> [What you should do]:
Scan the listing below for the string "pixels" and copy each line where it turns up.
[[ Exercise data open ]]
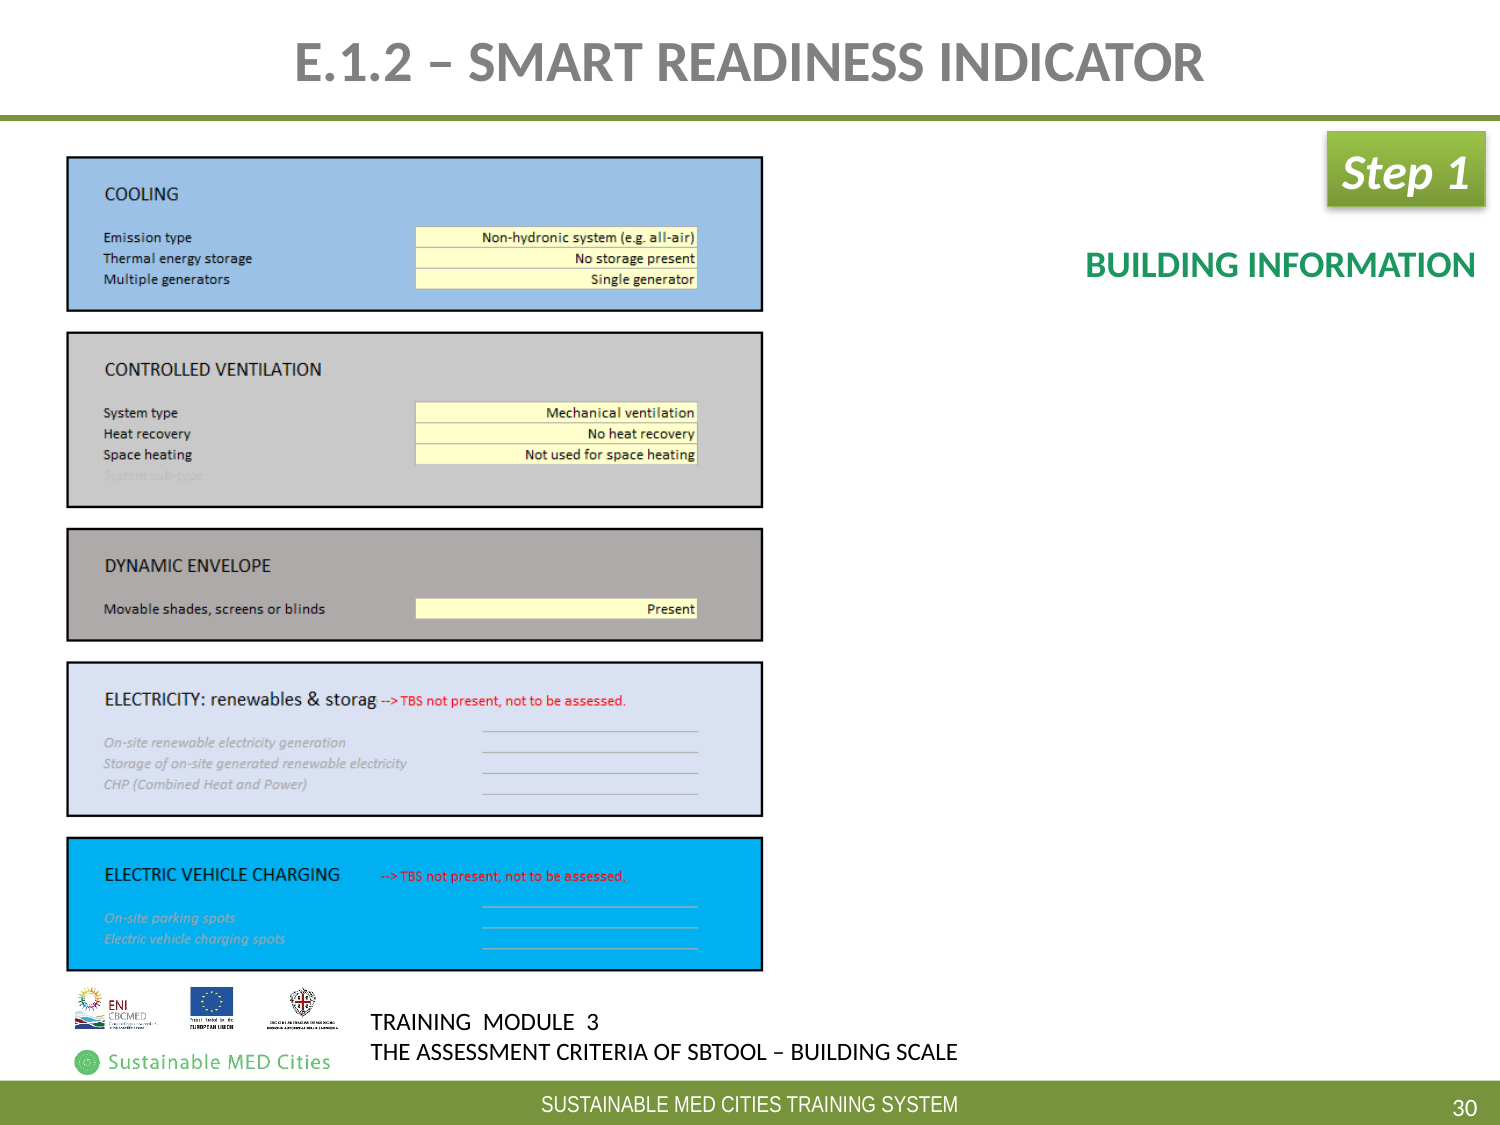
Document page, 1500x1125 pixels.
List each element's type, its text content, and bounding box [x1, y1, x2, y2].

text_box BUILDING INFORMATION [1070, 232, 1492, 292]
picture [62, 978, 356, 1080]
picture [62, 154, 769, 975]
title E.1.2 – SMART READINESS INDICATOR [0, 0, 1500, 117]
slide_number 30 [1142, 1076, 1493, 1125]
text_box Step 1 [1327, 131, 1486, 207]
[[ Exercise data closed ]]
[[ Exercise data open ]]
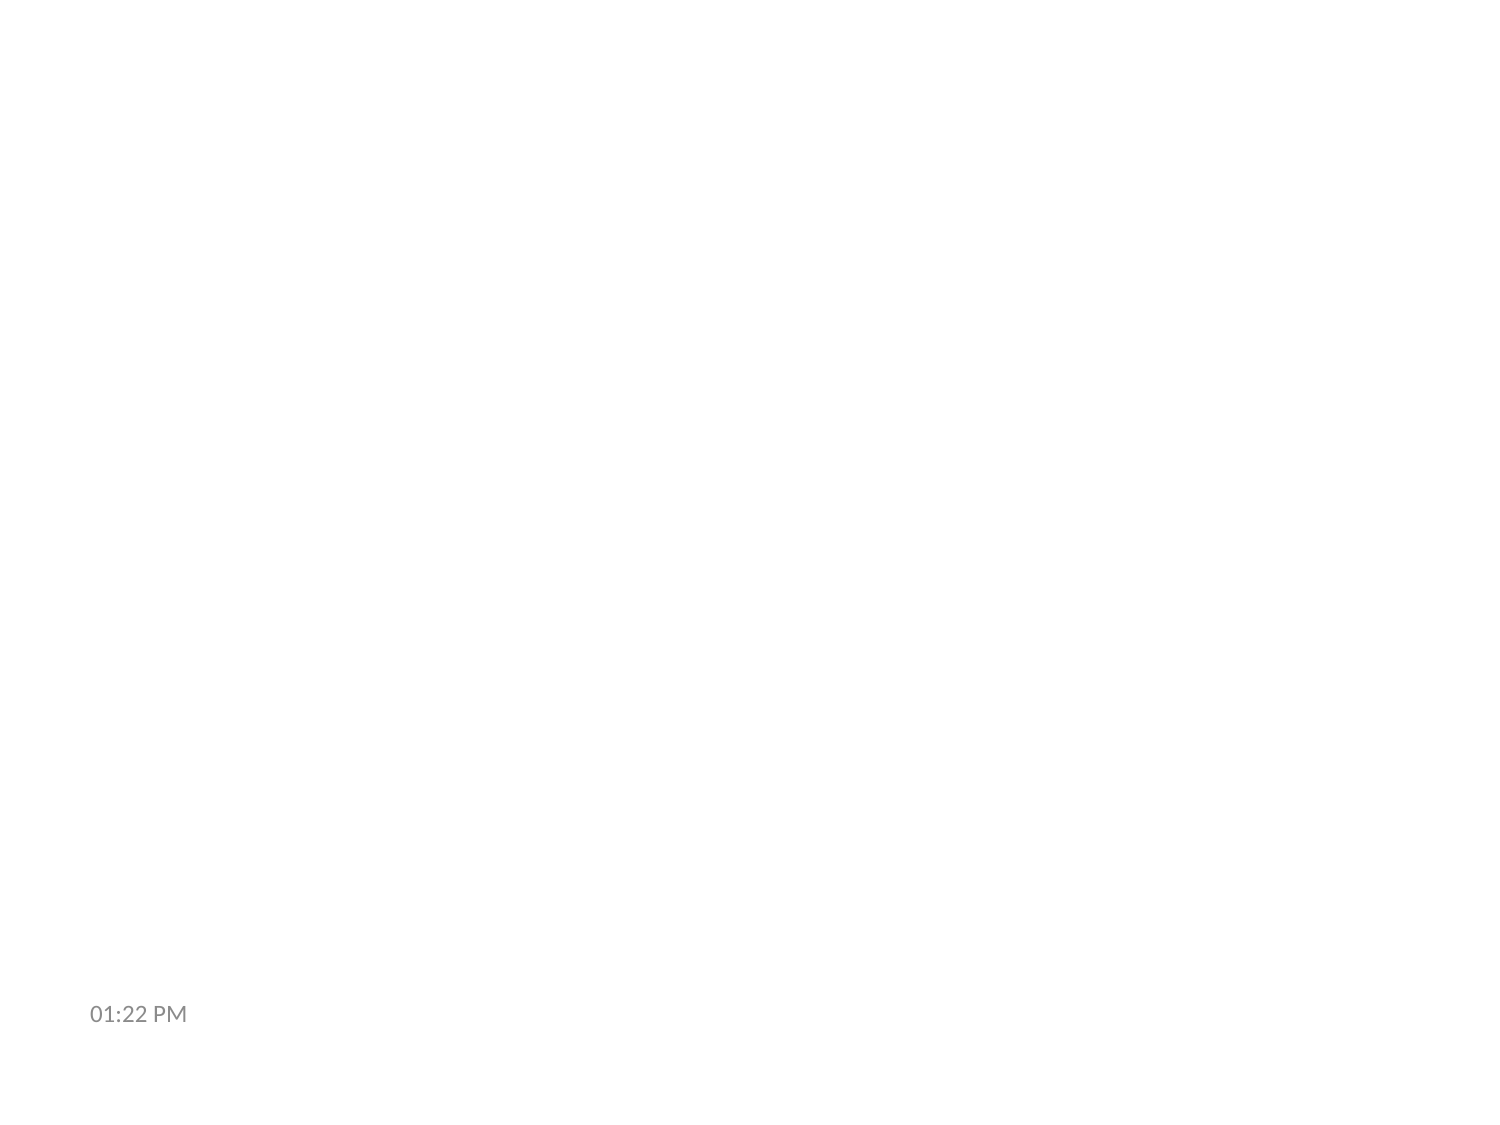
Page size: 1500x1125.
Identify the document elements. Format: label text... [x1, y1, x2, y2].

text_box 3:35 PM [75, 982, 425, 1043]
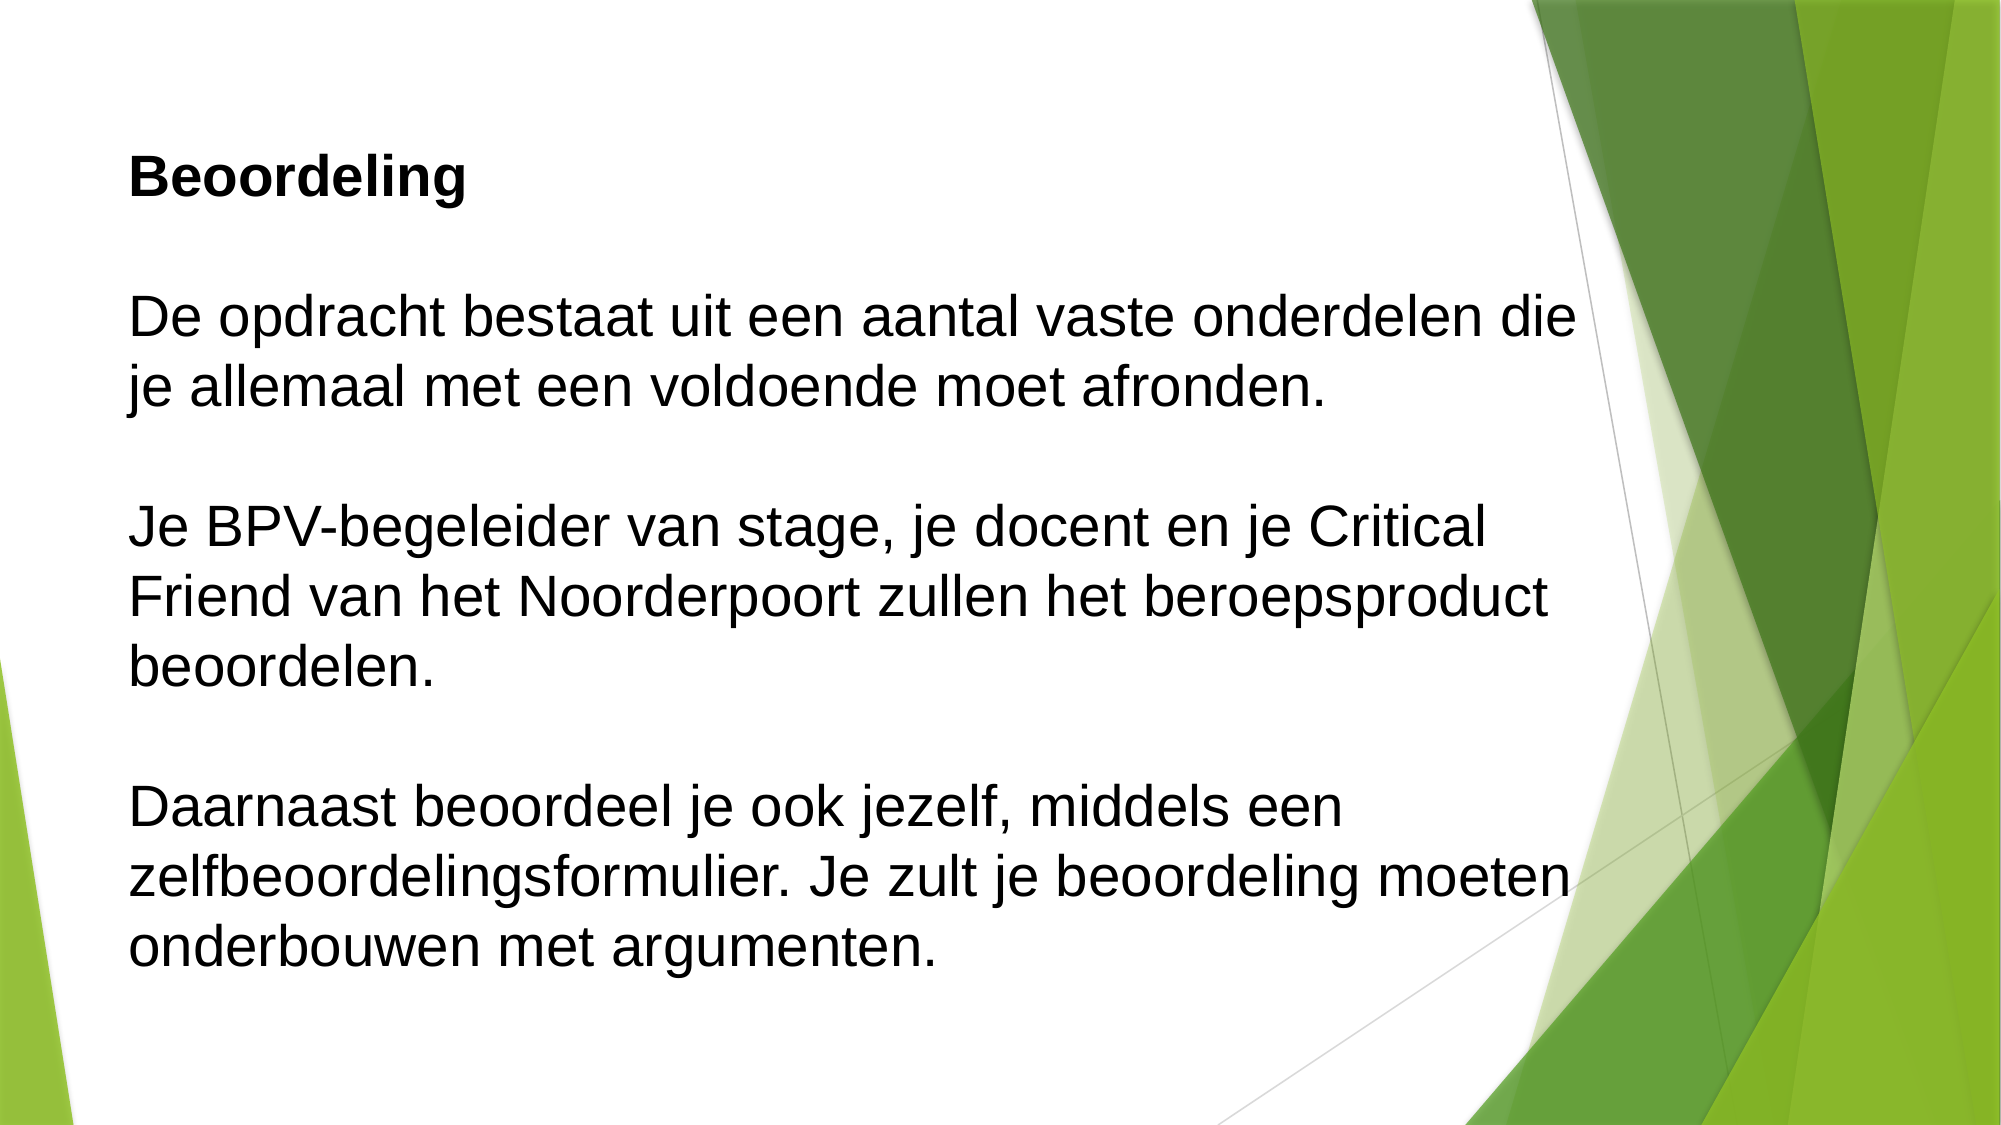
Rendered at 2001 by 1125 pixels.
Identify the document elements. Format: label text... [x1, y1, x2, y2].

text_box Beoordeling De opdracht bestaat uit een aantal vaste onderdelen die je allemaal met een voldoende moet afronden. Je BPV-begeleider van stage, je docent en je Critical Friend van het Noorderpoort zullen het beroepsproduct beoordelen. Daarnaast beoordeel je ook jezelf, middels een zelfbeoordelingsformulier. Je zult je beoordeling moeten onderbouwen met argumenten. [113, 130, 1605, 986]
[[ Exercise data closed ]]
> [Written solution]:
Document page, 1500x1125 pixels.
Rendered at 2001 by 1125 pixels.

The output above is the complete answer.